DPLL lends itself to implementation on the parallella since it uses relatively little memory and can be easily distributed(for each "decision", just run both guesses in parallel).

For reference: http://en.wikipedia.org/wiki/DPLL_algorithm

Data structures: A formula(a vector of clauses, which are themselves vectors of literals). A decision stack. For each literal, an integer representing the decision level at which the value for the literal was chosen(for fast backtracking). A few others I probably forgot to think of. All in all, with 16KB of memory, we're probably limited to around 100 literals. 100 literal problems are still huge, so this is not too much of a problem.

How do we distribute? We simply let the DPLL algorithm run on the ARM core and "collect" sub-problems in a queue. To keep track of what each sub-problem means, we build a sort of binary tree. Once the length of our queue exceeds the # of cores, we stop the algorithm on the ARM core until results from the epiphany come in. We apply the results to our binary tree. If the queue ever becomes too small, we continue our algorithm on the ARM core.
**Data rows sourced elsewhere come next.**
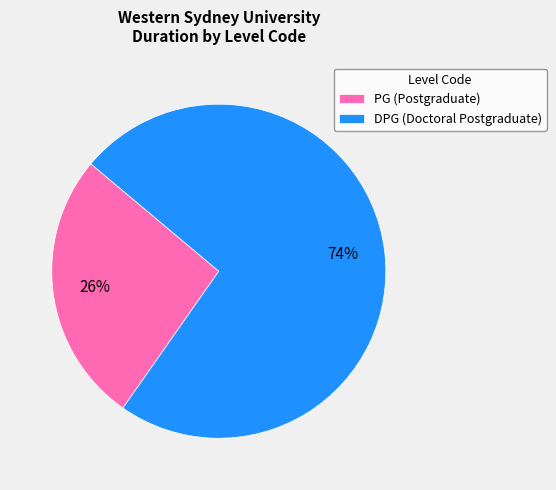

Count the number of slices in the pie.

2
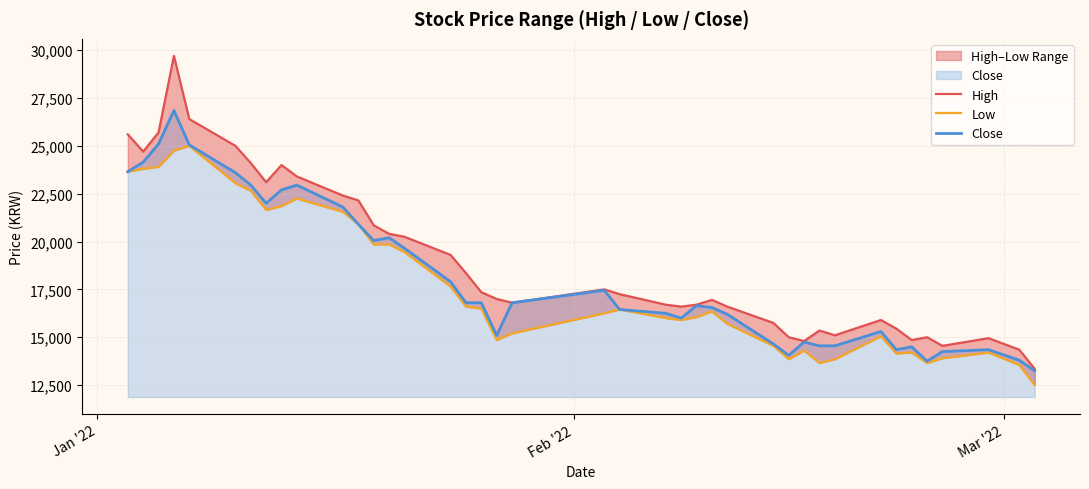

Reading right to left, extract all data points from this chart.

High: 13350	14350	14950	14550	15000	14850	15450	15900	15100	15350	14800	15000	15750	16600	16950	16700	16600	16700	17250	17500	16800	17000	17350	18350	19300	20250	20400	20850	22150	22400	23400	24000	23100	24100	25000	26400	29700	25700	24700	25600
Low: 12500	13550	14200	13900	13650	14200	14150	15050	13850	13650	14300	13850	14550	15700	16350	16050	15900	16000	16450	16250	15200	14850	16500	16600	17650	19450	19850	19850	20900	21550	22250	21850	21650	22650	23050	25000	24750	23900	23800	23650
Close: 13250	13800	14350	14250	13750	14500	14350	15300	14550	14550	14750	14050	14650	16200	16550	16650	16000	16250	16450	17450	16800	15100	16800	16800	17900	19650	20200	20050	20900	21800	22950	22700	22000	22950	23600	25050	26850	25100	24150	23650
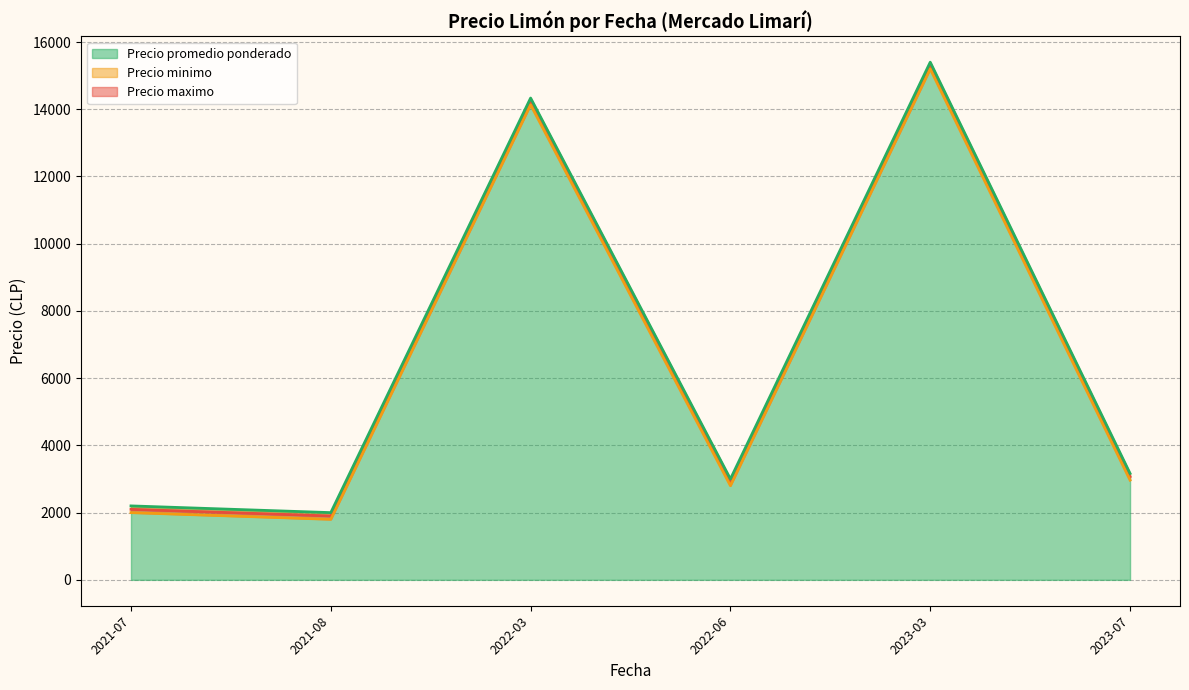

Which series has the widest spread of values?

Precio promedio ponderado (línea)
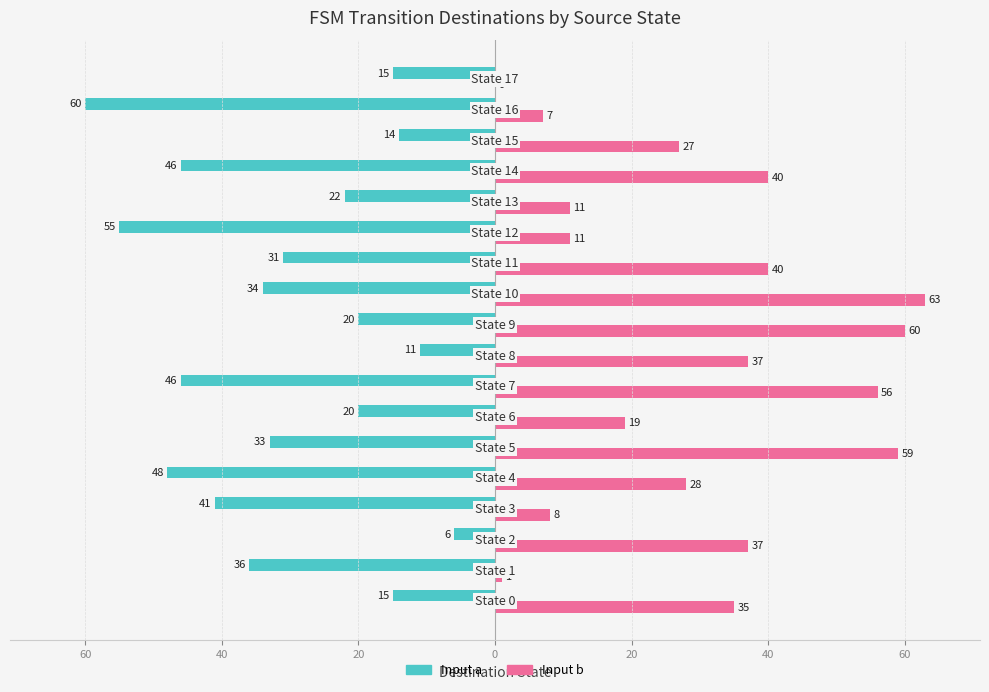

What are all the series names shown in the legend?

Input a, Input b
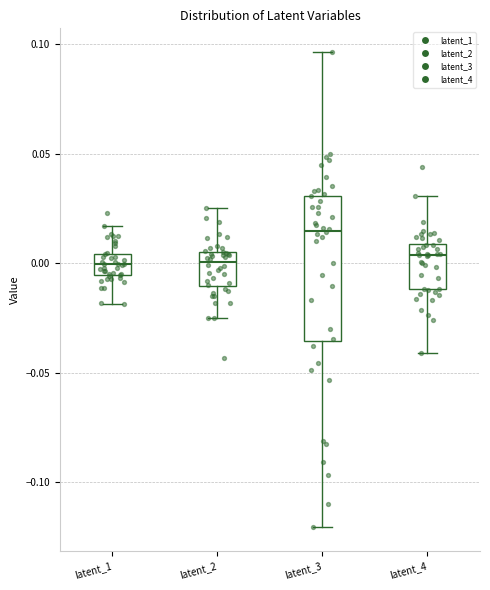

Where is the lower edge of the box for latent_2 on the y-axis? The values are not printed on the chart, so give them approximately, as read against the axis.

-0.010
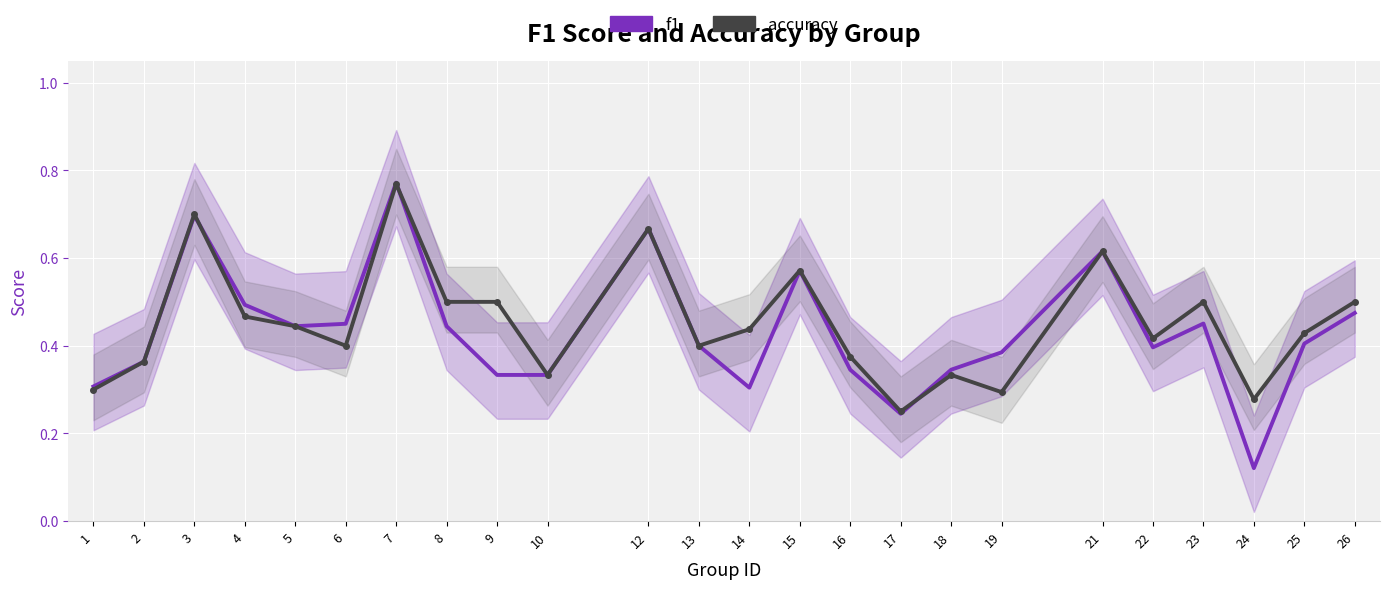

Where do accuracy and f1 first cross each other?

3 and 4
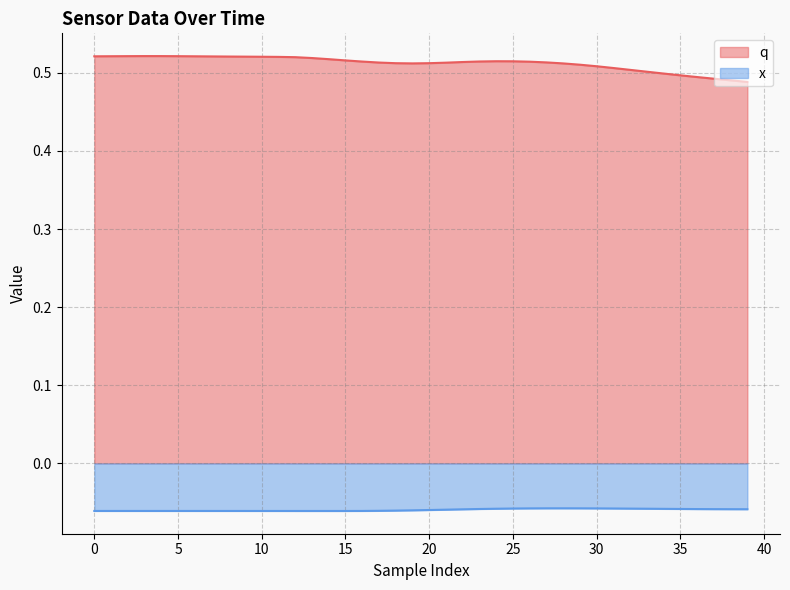

The value of q at 31 is 0.2. True or false?

False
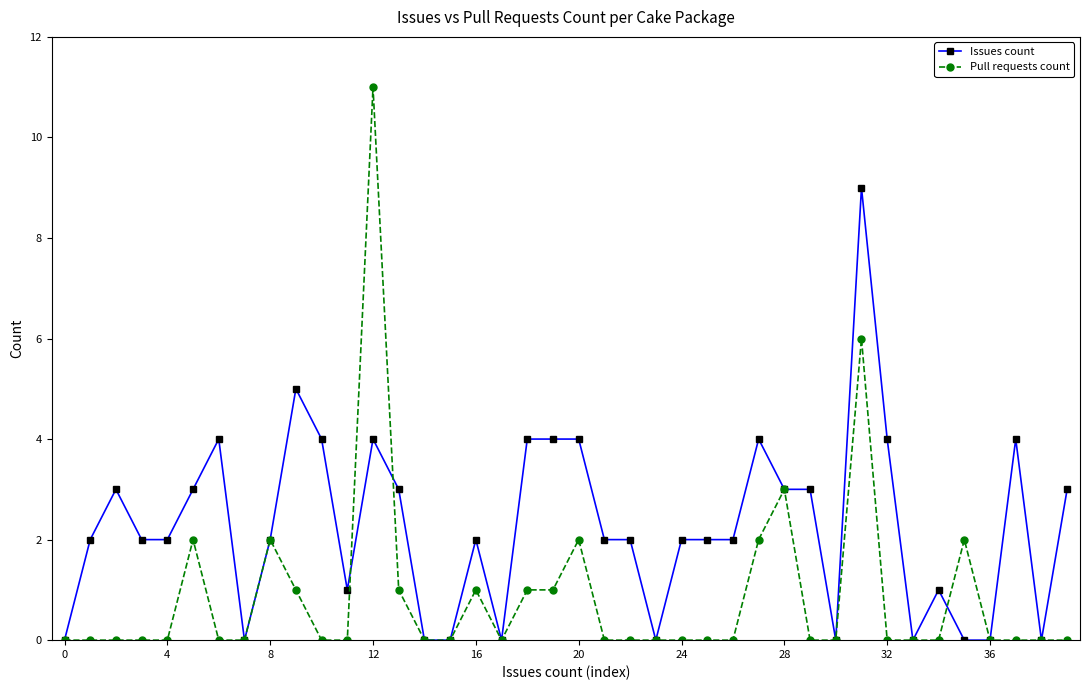

True or false: Pull requests count has more than 2 interior local peaks.

True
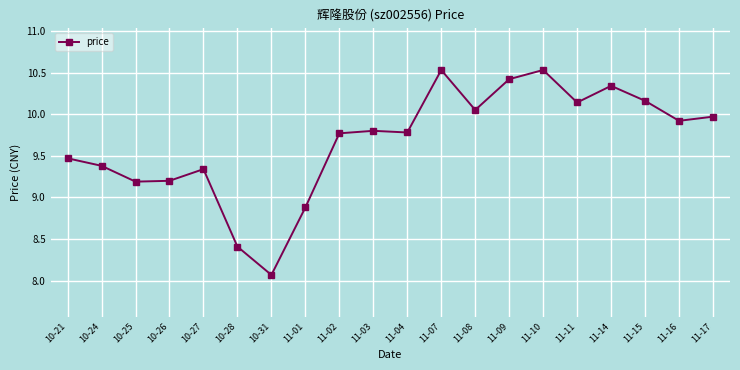

What is the approximate value at 11-01?

8.9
We could use the same distribution method to run a DPLL algorithm on a cluster of parallella's. But we would still be restricted to 100 literal problems, for which a single parallella is probably enough. More interesting would be a higher level SAT solver with complex heuristics that runs on a 1000 variable problem, and uses a bunch of parallellas to quickly "try" many many smaller problems.

Thoughts? Suggestions for improvements? My next step will probably be to design the ARM-side scheduler, then to start on my own malloc-free DPLL implementation.